New York State may have changed the way mutual fund companies compete in the 529 college savings plan market when it replaced TIAA-CREF as the manager of its program with Upromise Investments, Vanguard and FleetBoston's Columbia Management Group late this summer.
Cost was probably an important factor; one person familiar with the bidding said the new team's proposal came in some 20 basis points lower than the 60 basis points TIAA-CREF charged investors. But also important, many said, was the fact that the new management group's advisor-sold platform offered a distinct sales advantage over TIAA-CREF's direct-sold model.
Andrea Feirstein, an independent 529 plan consultant who advised New York on the switch, said and more states are offering a 529 plan that can be sold through advisors because they view it as "a product that is sold and not bought," she said.
Besides offering more distribution points than TIAA-CREF and sales through advisors, the Upromise-Vanguard-Fleet combination is also a multi-product platform.
When New York announced that the state would not renew TIAA-CREF's mandate, it effectively cut the firm's $3.98 billion of assets under management in 13 state plans in half, dethroning it as the nation's biggest 529 fund manager.
Program managers and analysts say this is a cautionary tale for 529 plan providers: Renewals are not automatic in a marketplace with a limited number of plans to run.
"I think there is always an opportunity for firms to make competitive bids to become a new program manager," said Charles Toth, chairman of the College Savings Foundation and director of Merrill Lynch's education savings network. "You will see over time that states will select new managers." Since they reap fees for each savings account opened, states are highly motivated to grow their programs, he said.
Compared to other large 529 programs, TIAA-CREF's New York plan had recently posted the slowest growth and was only No. 4 out of the five largest state plans. The New York program grew 14.4% in the second quarter, to $1.84 billion, according to Financial Research Corp. In the same period, Virginia's 529 plan assets grew 34.3%, to $3.4 billion.
New York was not the first state to turn away TIAA-CREF. Last year, Florida had named TIAA-CREF to manage its 529 plan, then reopened the search and eventually decided it would be its own plan administrator.
Jim Tambone, a co-president of Columbia's Liberty Fund Distributors, said, "We were enthusiastic that an advisor-sold model was the way to win the mandate from New York."
Financial Research said that 68% of 529 plans were sold through intermediaries last year, up from only 20% in the fourth quarter of 2000. "The market has really figured out that the advisor can make a difference in getting the word out about 529 plans," Tambone said.

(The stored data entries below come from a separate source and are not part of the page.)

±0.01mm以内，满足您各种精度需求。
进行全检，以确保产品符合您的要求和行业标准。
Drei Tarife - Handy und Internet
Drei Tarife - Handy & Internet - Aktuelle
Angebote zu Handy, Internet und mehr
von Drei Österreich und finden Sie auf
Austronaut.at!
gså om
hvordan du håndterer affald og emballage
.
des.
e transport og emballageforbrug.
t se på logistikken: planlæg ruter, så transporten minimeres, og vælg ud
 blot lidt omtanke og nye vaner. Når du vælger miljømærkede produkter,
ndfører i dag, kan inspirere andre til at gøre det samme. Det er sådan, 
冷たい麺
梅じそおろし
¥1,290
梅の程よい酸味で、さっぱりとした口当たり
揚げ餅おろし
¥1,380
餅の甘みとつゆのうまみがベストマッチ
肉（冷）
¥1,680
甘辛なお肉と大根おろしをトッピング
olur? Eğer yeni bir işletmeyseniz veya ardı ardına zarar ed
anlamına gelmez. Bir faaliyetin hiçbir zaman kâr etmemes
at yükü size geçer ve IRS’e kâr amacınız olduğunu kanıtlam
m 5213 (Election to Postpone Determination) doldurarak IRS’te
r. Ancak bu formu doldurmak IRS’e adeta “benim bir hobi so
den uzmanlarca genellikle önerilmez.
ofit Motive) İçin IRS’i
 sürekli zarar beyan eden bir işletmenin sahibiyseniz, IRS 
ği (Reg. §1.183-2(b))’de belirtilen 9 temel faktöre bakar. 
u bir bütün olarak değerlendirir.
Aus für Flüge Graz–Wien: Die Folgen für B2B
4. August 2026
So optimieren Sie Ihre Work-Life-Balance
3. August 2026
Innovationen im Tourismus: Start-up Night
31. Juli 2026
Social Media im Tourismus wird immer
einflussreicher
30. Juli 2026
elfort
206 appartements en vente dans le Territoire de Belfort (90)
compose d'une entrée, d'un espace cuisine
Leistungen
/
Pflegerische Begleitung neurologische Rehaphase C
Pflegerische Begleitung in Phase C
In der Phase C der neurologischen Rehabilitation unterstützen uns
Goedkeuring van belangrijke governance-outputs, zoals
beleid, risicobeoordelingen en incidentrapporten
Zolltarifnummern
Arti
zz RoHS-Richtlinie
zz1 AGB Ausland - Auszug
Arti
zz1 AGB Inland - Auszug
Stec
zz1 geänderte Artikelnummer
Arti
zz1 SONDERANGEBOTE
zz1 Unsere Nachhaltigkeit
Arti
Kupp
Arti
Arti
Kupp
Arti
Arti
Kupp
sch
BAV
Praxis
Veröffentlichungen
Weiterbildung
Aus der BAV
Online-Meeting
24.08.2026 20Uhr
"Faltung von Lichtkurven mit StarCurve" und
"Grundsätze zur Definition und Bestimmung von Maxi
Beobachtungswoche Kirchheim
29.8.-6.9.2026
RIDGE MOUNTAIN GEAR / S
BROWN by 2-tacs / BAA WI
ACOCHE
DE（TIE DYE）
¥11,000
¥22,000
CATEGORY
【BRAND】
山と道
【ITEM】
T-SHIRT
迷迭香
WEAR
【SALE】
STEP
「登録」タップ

The new 529 plan in New York is expected to include investment options from both Vanguard and Columbia in addition to Upromise's rebate program that lets families contribute to a 529 account by purchasing groceries, eating in restaurants or obtaining mortgages. Since its launching in April 2001, Upromise has enrolled 2.5 million families. Vanguard, Columbia and Salomon Smith Barney are the only 529 plans connected to Upromise's rebate program.
Jim Fadule, president of Upromise in Needham, Mass., said the three companies' consumer reach helped them be selected. Within New York alone, Fleet has one million account holders and 337 branches, Vanguard has 400,000 retirement plans and Upromise has 300,000 account holders.
Jeff Coghan, a 529 plan product manager at AllianceBernstein, said this could be a significant blow to TIAA-CREF.
"Any time you lose your largest state, it is a blow," he said. "TIAA-CREF is a great company, a leader in the 529 space - but I don't know how much that means anymore. There is a keen interest in buying these plans through advisors." In the past year, states including Texas, New Jersey and Virginia have introduced advisor-sold 529 plans, he noted.
Thomas McConnell, a senior vice president at the Delaware Investments unit of Lincoln National Corp., helped develop the New York 529 plan when he worked for TIAA-CREF. He said the company was not shut out of New York because it could not offer an advisor-sold plan, as it already offers advisor-sold products in Missouri and Mississippi. McConnell said the bigger issue was cost.
"New York is banking on the belief that investors want to select a 529 plan based on cost," McConnell said. "I haven't seen a lot of price sensitivity among consumers. I find that more of them want more product options.
Nonetheless, Merrill's Toth expects assets in TIAA-CREF's New York 529 savings program to remain with the company for a five-year "wind-down" period.